Se in Italia è qualcosa del tutto normale, gesticolare all’estero può invece essere motivo di pericolosi fraintendimenti: basti pensare che i pollici all’insù, cordiale segno d’accordo per inglesi e americani, in Sardegna significano “siediti”, mentre in Francia questa stessa approvazione la si esprime poggiando il pollice contro la punta dell’indice.

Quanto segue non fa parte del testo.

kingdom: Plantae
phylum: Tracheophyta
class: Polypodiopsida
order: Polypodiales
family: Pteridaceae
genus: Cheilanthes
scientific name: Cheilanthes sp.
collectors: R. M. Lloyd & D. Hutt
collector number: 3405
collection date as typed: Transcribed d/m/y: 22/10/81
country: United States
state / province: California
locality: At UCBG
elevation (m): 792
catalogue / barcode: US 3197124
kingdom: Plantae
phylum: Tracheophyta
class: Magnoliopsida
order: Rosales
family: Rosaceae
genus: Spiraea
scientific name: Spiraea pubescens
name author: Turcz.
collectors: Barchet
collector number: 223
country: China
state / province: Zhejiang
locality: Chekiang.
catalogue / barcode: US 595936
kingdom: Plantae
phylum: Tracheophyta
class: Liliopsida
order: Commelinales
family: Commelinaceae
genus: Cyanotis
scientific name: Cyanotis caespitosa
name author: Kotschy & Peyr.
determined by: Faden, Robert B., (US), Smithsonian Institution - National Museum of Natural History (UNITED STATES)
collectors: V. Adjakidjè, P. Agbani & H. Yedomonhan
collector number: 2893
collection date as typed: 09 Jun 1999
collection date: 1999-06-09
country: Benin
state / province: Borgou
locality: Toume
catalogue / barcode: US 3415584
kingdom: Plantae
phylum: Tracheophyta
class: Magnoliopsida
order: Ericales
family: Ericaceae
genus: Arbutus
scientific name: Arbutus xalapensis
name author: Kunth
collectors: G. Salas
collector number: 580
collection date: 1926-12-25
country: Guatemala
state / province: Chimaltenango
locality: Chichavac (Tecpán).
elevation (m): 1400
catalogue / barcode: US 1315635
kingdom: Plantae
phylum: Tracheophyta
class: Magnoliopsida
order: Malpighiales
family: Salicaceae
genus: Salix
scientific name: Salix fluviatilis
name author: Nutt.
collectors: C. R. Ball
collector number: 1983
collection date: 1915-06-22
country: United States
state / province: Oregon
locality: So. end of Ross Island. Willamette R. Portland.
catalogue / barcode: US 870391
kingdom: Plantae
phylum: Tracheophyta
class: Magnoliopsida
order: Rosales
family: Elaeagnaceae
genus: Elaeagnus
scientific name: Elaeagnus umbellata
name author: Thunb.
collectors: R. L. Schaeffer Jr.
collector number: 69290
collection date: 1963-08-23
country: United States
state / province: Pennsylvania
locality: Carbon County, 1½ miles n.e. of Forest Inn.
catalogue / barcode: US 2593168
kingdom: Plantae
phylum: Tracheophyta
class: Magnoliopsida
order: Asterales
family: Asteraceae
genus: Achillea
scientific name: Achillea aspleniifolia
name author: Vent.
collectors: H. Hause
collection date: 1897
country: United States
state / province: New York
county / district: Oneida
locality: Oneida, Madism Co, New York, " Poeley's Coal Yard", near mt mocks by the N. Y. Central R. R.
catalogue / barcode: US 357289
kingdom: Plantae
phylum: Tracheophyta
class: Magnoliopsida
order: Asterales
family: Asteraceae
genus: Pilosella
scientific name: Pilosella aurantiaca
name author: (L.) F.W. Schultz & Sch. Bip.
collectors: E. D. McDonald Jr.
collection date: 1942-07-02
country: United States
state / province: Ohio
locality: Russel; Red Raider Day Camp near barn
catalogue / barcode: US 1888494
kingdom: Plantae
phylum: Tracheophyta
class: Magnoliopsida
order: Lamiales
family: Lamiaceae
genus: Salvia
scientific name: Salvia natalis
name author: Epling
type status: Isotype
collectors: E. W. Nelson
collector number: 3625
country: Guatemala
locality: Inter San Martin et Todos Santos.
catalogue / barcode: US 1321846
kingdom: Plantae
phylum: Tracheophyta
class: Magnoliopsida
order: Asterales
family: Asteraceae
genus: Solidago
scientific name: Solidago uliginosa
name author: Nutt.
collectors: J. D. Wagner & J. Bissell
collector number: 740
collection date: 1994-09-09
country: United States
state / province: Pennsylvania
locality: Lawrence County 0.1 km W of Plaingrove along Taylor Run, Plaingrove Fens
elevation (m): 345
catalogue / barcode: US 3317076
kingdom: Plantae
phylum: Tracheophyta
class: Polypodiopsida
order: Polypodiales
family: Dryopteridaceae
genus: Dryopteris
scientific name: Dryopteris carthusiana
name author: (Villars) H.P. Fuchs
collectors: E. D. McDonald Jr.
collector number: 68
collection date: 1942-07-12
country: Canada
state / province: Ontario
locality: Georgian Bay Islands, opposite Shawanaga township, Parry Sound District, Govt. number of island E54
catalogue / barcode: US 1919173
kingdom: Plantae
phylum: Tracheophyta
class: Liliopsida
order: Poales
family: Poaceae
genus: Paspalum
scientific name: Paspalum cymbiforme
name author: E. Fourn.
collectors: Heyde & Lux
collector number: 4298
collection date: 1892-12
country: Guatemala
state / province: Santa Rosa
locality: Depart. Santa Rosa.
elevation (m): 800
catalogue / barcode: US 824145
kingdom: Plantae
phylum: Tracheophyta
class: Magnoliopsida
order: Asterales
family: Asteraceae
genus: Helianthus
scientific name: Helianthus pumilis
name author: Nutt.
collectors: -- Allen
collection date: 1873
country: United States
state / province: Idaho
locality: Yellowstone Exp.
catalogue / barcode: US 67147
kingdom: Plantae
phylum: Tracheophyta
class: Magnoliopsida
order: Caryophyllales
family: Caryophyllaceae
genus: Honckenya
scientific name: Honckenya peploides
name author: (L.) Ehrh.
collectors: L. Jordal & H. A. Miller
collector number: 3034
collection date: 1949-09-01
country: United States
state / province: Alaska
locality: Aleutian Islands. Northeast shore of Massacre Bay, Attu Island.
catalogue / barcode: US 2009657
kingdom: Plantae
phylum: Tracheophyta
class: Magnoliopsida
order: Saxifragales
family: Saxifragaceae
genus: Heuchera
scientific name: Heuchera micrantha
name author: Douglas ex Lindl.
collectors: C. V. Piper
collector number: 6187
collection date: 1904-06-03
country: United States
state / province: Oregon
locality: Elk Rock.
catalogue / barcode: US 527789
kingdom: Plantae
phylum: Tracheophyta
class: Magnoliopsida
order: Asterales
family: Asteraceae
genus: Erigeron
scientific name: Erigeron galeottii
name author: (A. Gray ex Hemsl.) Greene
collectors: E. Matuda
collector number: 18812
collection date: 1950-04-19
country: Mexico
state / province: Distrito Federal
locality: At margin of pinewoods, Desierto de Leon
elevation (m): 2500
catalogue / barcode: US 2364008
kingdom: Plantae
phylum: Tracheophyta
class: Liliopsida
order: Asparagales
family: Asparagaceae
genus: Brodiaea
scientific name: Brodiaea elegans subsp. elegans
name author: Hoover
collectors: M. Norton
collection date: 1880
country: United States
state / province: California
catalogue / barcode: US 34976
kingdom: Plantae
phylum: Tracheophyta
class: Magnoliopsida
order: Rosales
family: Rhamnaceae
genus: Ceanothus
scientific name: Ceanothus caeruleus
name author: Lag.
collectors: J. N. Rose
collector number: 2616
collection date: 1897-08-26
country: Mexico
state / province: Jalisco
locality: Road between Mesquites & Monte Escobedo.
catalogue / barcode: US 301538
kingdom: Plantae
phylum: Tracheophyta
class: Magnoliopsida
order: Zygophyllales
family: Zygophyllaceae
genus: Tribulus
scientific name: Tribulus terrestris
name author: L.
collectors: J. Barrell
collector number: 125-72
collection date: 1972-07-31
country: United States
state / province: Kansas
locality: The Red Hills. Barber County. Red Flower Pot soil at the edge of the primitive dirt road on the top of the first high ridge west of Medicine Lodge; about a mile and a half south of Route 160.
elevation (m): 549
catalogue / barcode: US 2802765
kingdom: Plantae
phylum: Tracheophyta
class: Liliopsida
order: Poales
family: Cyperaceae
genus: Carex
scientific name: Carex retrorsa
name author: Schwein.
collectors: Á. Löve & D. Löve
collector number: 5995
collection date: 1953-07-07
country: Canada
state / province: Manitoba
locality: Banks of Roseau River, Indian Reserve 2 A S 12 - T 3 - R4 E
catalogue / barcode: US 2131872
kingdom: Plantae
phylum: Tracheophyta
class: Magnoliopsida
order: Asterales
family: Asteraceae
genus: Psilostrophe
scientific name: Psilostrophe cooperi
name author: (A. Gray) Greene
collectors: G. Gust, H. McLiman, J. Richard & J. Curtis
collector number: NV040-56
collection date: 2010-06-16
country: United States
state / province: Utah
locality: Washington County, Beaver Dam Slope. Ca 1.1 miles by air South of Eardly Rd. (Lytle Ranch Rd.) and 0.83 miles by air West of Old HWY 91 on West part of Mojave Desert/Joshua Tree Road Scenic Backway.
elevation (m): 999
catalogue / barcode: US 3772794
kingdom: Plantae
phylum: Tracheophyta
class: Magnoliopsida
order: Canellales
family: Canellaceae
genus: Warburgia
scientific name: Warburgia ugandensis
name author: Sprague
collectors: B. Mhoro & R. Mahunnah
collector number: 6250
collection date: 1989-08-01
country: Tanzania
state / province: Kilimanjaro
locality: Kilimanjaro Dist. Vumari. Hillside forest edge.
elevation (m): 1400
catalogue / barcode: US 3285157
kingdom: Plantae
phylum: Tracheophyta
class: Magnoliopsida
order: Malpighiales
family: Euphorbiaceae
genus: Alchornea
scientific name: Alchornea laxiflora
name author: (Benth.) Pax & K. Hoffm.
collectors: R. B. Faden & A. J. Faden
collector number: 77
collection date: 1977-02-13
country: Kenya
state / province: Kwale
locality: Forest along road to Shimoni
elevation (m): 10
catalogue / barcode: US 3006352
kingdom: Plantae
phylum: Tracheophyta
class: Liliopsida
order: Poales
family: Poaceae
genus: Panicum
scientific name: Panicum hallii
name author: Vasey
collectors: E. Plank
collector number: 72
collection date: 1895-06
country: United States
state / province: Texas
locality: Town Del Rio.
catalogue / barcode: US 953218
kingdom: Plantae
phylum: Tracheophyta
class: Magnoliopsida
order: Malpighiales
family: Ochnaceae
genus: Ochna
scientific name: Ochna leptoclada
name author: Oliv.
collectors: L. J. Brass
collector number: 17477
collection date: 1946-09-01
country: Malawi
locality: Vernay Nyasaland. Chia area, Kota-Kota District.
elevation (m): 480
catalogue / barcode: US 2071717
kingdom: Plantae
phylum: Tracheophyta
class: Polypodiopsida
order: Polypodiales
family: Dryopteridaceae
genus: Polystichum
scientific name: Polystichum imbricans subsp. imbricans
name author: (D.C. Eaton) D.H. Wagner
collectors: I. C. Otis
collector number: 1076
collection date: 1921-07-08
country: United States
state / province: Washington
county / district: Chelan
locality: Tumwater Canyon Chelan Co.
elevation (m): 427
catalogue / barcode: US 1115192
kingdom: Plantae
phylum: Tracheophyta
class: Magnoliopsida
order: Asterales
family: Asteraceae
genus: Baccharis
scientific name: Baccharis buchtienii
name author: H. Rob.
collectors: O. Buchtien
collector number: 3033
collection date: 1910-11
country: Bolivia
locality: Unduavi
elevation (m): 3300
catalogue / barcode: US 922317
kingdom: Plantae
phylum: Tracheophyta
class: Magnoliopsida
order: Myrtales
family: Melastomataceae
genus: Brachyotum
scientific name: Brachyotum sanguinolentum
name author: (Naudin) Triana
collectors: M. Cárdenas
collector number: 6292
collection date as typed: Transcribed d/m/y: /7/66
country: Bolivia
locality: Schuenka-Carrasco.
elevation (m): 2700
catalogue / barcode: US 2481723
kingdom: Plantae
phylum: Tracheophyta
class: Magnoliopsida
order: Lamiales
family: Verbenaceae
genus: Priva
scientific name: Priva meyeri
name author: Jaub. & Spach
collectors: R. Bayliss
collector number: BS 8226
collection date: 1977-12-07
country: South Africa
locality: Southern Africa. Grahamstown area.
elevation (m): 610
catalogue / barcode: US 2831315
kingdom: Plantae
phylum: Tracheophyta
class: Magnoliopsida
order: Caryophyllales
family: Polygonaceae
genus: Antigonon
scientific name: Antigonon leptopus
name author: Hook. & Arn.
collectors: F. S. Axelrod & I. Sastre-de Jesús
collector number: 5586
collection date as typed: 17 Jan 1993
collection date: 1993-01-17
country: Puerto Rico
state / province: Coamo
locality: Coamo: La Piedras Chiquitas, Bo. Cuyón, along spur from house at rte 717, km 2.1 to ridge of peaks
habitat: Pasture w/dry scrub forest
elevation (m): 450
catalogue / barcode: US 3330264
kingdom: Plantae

E che dire delle dita a V? Se in alcuni Paesi, come l’Italia, è un segno positivo, in altri è terribilmente negativo: in Inghilterra, per esempio, la V mostrata col dorso della mano equivale a mandare qualcuno al diavolo. Anche picchiettare il pollice contro i denti può dare adito a qui pro quo: fatelo soltanto se volete dire all’altra persona che è uno spilorcio! Mai dimenticarsi, poi, che toccarsi la punta del gomito e alzare il pugno sono gesti maleducati praticamente ovunque.
Altrettanto maleducato, se non addirittura un affronto al galateo, è tacere di fronte a un brindisi: in generale, le parole d’ordine dovrebbero essere d’auguri, come un “cento di questi giorni o un “buona fortuna”, che in altre lingue corrispondono a “Na zdravje” (slovacco), “salud” (spagnolo), “saude” (portoghese brasiliano), “kia ora” (Maori), “egeszsegedre” (ungherese), mentre tra ucraini si suole dire “budmo”, cioè “si possa noi vivere in eterno”.
Fuori questione è anche starnutire: uno starnuto in Giappone equivale a un elogio, ma due sono segno di critica e tre addirittura di denigrazione. Per quanto riguarda la formula con cui rispondere a chi starnutisce, in Messico si usa dire “salud” (salute) al primo starnuto, “dinero” (soldi) al secondo e al terzo “amor” (amore). In Iran, invece, dopo aver starnutito è necessario fermarsi per svariati minuti prima di riprendere quel che si stava facendo: starnutire mentre si è sul punto di prendere una decisione significa che non bisogna assolutamente continuare sulla strada che si era pensato di intraprendere, ma un secondo starnuto nell’immediatezza riporta sui propri passi, perché indica che si può fare quel che si vuole.